Work to be completed. Only the lines from the one with "dff i1(.d(serial_in), .clk(clk), .reset(reset), .q(q[0]));" to the end of the listing below should be set down, exactly as written and without any pictures.

Provided records.
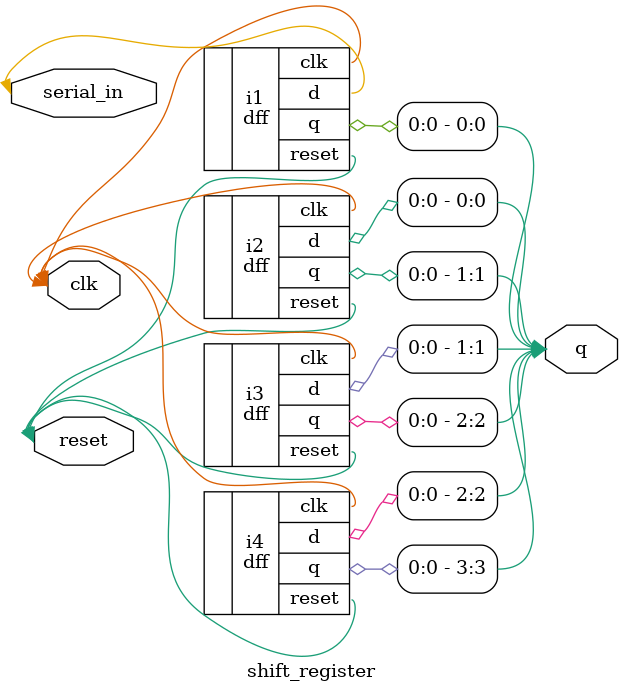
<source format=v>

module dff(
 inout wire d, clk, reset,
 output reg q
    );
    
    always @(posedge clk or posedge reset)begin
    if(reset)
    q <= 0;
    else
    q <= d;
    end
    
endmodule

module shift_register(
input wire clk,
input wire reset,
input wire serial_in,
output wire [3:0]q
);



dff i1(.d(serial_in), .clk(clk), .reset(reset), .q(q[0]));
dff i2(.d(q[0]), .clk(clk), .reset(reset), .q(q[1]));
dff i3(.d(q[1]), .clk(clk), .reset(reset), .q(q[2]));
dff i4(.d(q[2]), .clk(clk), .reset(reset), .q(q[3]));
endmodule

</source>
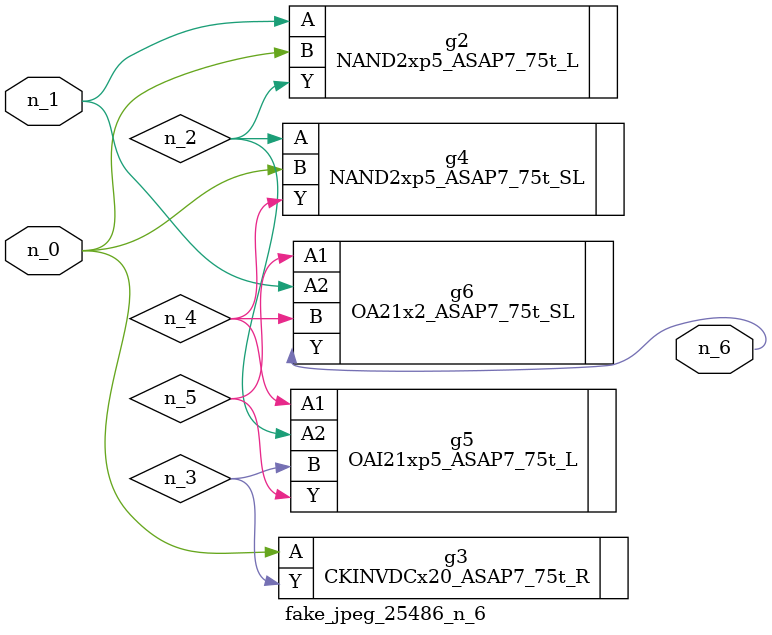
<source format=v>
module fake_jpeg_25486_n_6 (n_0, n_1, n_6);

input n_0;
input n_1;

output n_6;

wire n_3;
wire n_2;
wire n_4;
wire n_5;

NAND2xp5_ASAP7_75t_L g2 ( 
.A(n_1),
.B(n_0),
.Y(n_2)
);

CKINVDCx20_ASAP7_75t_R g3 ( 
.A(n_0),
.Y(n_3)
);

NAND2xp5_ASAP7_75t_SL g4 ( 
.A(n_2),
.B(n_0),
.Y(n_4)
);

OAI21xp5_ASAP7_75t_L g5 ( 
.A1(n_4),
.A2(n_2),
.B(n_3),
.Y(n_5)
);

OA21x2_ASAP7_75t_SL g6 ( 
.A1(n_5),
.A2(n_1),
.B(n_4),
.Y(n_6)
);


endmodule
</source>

Result.
dff i1(.d(serial_in), .clk(clk), .reset(reset), .q(q[0]));
dff i2(.d(q[0]), .clk(clk), .reset(reset), .q(q[1]));
dff i3(.d(q[1]), .clk(clk), .reset(reset), .q(q[2]));
dff i4(.d(q[2]), .clk(clk), .reset(reset), .q(q[3]));
endmodule

</source>
<source format=v>
module fake_jpeg_25486_n_6 (n_0, n_1, n_6);

input n_0;
input n_1;

output n_6;

wire n_3;
wire n_2;
wire n_4;
wire n_5;

NAND2xp5_ASAP7_75t_L g2 ( 
.A(n_1),
.B(n_0),
.Y(n_2)
);

CKINVDCx20_ASAP7_75t_R g3 ( 
.A(n_0),
.Y(n_3)
);

NAND2xp5_ASAP7_75t_SL g4 ( 
.A(n_2),
.B(n_0),
.Y(n_4)
);

OAI21xp5_ASAP7_75t_L g5 ( 
.A1(n_4),
.A2(n_2),
.B(n_3),
.Y(n_5)
);

OA21x2_ASAP7_75t_SL g6 ( 
.A1(n_5),
.A2(n_1),
.B(n_4),
.Y(n_6)
);


endmodule
</source>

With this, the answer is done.